Madame étant chez elle, ne veut pas ou ne peut pas recevoir.—Aux personnes qui viennent vous répondez: «Madame est sortie.» Ce n’est pas un mensonge, c’est une formule polie; il serait grossier de dire: «Madame est là, mais elle ne veut pas recevoir.» Il faut remarquer qu’il y a une différence entre, Madame est sortie et Madame est absente; sortie, indique que Madame est allée faire des visites, des courses, une promenade; absente, veut dire que Madame n’est plus dans la ville, qu’elle ne rentrera pas de la journée ou de quelque temps; il ne faut donc pas employer indifféremment l’un ou l’autre de ces deux termes.
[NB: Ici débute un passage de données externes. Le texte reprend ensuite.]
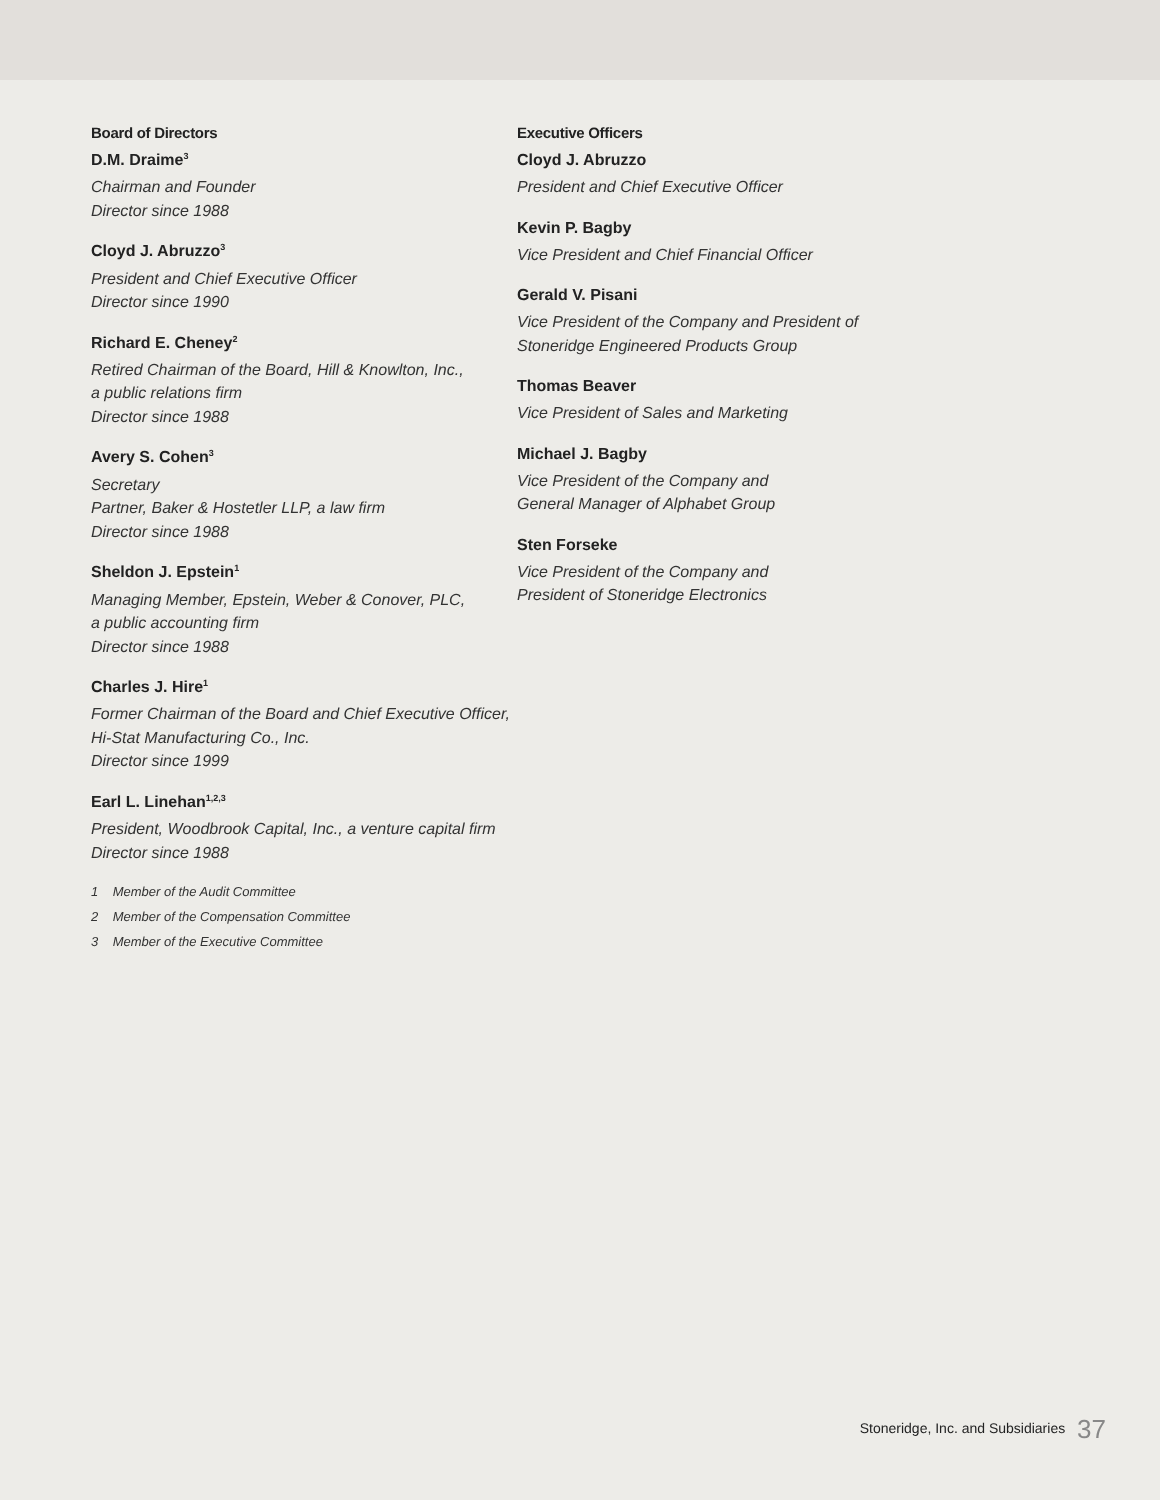Board of Directors
D.M. Draime<sup>3</sup>
Chairman and Founder
Director since 1988
Cloyd J. Abruzzo<sup>3</sup>
President and Chief Executive Officer
Director since 1990
Richard E. Cheney<sup>2</sup>
Retired Chairman of the Board, Hill & Knowlton, Inc.,
a public relations firm
Director since 1988
Avery S. Cohen<sup>3</sup>
Secretary
Partner, Baker & Hostetler LLP, a law firm
Director since 1988
Sheldon J. Epstein<sup>1</sup>
Managing Member, Epstein, Weber & Conover, PLC,
a public accounting firm
Director since 1988
Charles J. Hire<sup>1</sup>
Former Chairman of the Board and Chief Executive Officer,
Hi-Stat Manufacturing Co., Inc.
Director since 1999
Earl L. Linehan<sup>1,2,3</sup>
President, Woodbrook Capital, Inc., a venture capital firm
Director since 1988
1 Member of the Audit Committee
2 Member of the Compensation Committee
3 Member of the Executive Committee
Executive Officers
Cloyd J. Abruzzo
President and Chief Executive Officer
Kevin P. Bagby
Vice President and Chief Financial Officer
Gerald V. Pisani
Vice President of the Company and President of
Stoneridge Engineered Products Group
Thomas Beaver
Vice President of Sales and Marketing
Michael J. Bagby
Vice President of the Company and
General Manager of Alphabet Group
Sten Forseke
Vice President of the Company and
President of Stoneridge Electronics
Stoneridge, Inc. and Subsidiaries 37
Parmi les personnes qui viennent on devra discerner celles que Madame peut recevoir dans sa chambre ou pas habillée: parents, amis intimes, et celles-là, à moins d’ordres très précis, on les fait toujours entrer; tandis que les personnes que Madame ne peut recevoir qu’au salon et en toilette, si Madame n’est pas en état de les recevoir ainsi, on dit: «Madame est sortie.»
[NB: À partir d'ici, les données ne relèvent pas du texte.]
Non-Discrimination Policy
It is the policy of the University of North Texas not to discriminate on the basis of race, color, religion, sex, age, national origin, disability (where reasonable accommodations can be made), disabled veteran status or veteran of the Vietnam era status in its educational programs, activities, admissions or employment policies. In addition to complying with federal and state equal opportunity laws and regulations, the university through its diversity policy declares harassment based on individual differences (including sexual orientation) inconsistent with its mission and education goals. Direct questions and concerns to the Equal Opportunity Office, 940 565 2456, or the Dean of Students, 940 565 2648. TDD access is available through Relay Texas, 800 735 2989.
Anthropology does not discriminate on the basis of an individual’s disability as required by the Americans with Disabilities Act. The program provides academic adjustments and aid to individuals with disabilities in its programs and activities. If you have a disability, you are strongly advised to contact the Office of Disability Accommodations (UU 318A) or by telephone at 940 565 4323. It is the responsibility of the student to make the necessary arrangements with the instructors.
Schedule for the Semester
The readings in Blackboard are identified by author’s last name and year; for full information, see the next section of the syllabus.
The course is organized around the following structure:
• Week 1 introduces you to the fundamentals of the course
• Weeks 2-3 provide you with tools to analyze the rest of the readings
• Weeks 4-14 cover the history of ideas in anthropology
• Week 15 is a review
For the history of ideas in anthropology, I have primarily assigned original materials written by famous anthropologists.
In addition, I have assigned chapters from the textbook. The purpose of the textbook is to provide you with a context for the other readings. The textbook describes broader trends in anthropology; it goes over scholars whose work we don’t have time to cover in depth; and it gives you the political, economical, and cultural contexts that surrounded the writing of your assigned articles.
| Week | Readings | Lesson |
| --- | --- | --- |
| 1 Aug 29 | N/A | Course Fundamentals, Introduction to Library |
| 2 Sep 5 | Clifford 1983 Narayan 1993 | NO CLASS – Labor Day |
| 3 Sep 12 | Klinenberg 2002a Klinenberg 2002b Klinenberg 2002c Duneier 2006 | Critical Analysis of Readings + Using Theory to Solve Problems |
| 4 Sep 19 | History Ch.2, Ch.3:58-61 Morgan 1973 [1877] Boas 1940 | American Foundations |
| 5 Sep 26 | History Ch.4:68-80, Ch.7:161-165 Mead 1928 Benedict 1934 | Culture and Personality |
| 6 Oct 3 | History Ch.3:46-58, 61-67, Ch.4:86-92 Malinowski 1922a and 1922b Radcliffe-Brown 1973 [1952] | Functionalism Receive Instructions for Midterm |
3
Quand une personne se présente le matin ou avant deux heures, ce n’est pas ordinairement pour faire une visite, mais parce qu’elle tient absolument à trouver Madame; donc si Madame est chez elle, on fait entrer au salon, on demande le nom et on dit: «Je vais voir si Madame peut recevoir.» Vous allez prévenir Madame et lui dites le nom de la personne qui la demande, puis vous retournez au salon rendre la réponse: «Madame prie Monsieur, ou Madame, d’attendre un moment, ou Madame vient tout de suite.»—Là encore il faut savoir discerner à qui on a affaire; pour un fournisseur, une modiste, une couturière, un commis-voyageur qui offre des marchandises, des demandes de charité, etc., on ne doit pas faire entrer au salon, on prie d’attendre dans l’antichambre et on demande: «Pour qui dois-je prévenir Madame?» On agit ensuite selon les ordres qui sont donnés.

En général, il ne faut faire entrer au salon, en dehors de l’heure des visites, que des personnes connues, car il pourrait se faire que ce fût un escroc, lequel profiterait du moment où vous allez prévenir Madame, pour mettre dans sa poche des bibelots de valeur.

En cas de maladie longue d’une personne de la maison, il faut savoir donner des nouvelles précises aux personnes qui viennent en demander, on devra donc s’informer auprès des maîtres du bulletin du jour et le donner, simplement, sans commentaires.

Il faut être bien exact à remettre les cartes des personnes qui sont venues ou à dire leur nom si elles n’en ont pas laissé.—Transmettre fidèlement ce qu’on a pu vous dire, car ce n’est pas à vous, ni pour vous que la chose a été dite, mais pour qu’elle soit répétée à vos maîtres; enfin s’acquitter le plus promptement possible de toutes les commissions afin de ne pas courir le risque de les oublier; quand vous êtes chargé de porter un paquet au chemin de fer, à la poste; de payer une facture, dès la chose faite, remettre reçus ou monnaie et rendre compte de votre mission.